晴空くんの手はいつも暖かくてあたしの大好きな手なんだ。
「いつ来ても家にいるけど、萌佳は遊びに行ったりしないの?」
「うん、友達もいないからね」
「じゃあ萌佳にとって俺はたった1人の友達だ!」
「ふふ、そうなるね」
こう喜んでいる様子をみるとぎゅうっと胸がなる。
こんな暗い話を明るく変えてくれるのは晴空くんだけだよ。だから、あたしは晴空くんのことが好きなんだ。

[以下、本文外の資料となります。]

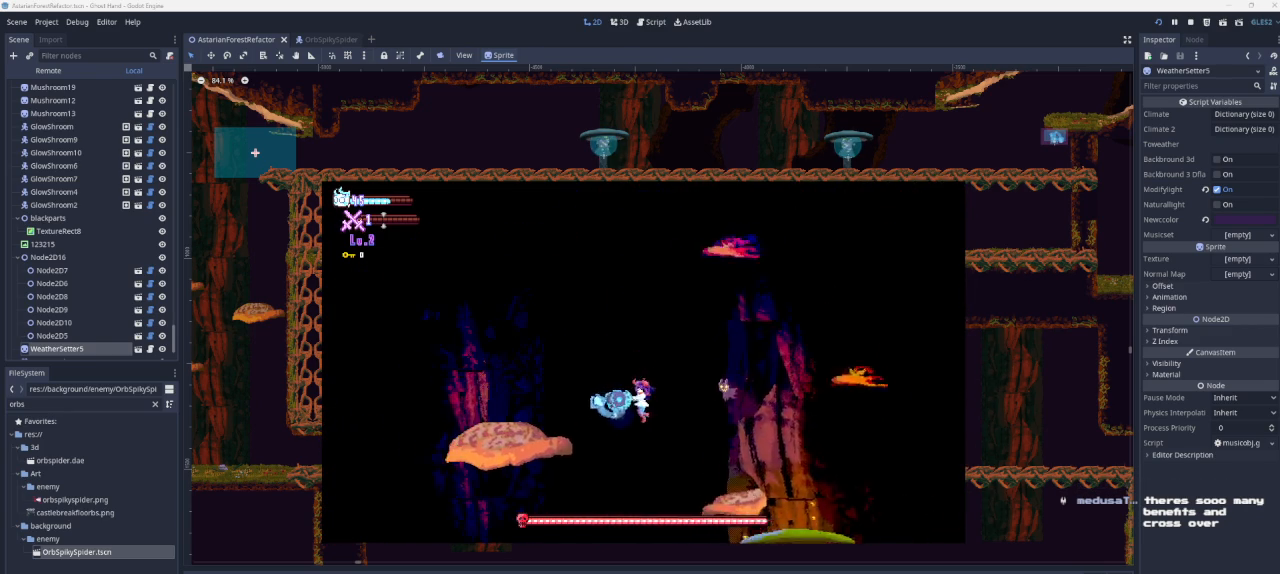
{"buttons": [], "left_stick": "left", "right_stick": "center", "events": [[67, "CROSS", "down"], [267, "CROSS", "up"]]}
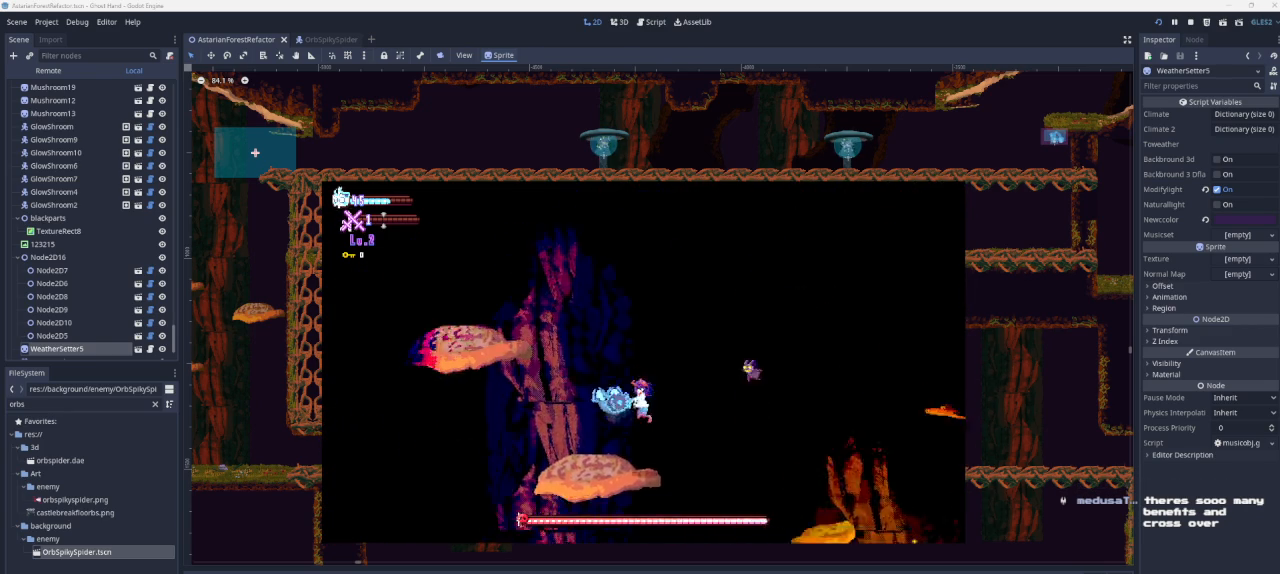
{"buttons": ["CROSS"], "left_stick": "left", "right_stick": "center", "events": [[200, "left_stick", "center"], [267, "CROSS", "down"], [400, "left_stick", "left"]]}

「大丈夫だよ、雨が降っても沈んじゃう気持ちは俺が全部もらってあげるから」
「.......晴空くん」
晴空くんはやっぱり不思議。
雨が降ると気分が沈んじゃうこととかあの事件の話とか誰にもしていないのに、晴空くんはわかってくれる。
「雨が降ったら萌佳に会えるの、俺は楽しみなんだよ」
「.......あたしも」
本当は晴れだって雨だって会いたいけれど、そんなわがまま言えない。
だって晴れてる日に彼が会いにきたことはないし、晴れるとすぐに帰ってしまう。
だからこの雨は止まないでといつも思ってしまう。
雨の日が嫌いだったのにいつの間にか雨が降ることを楽しみにしていた。
「あ、晴れたね。帰るよ」
あたしの願いもむなしく、さっきまで降っていた雨は上がって、虹までできている。
「じゃあまたね」
あたしに手を振って、振り返ることもなく晴空くんはいつものように去っていった。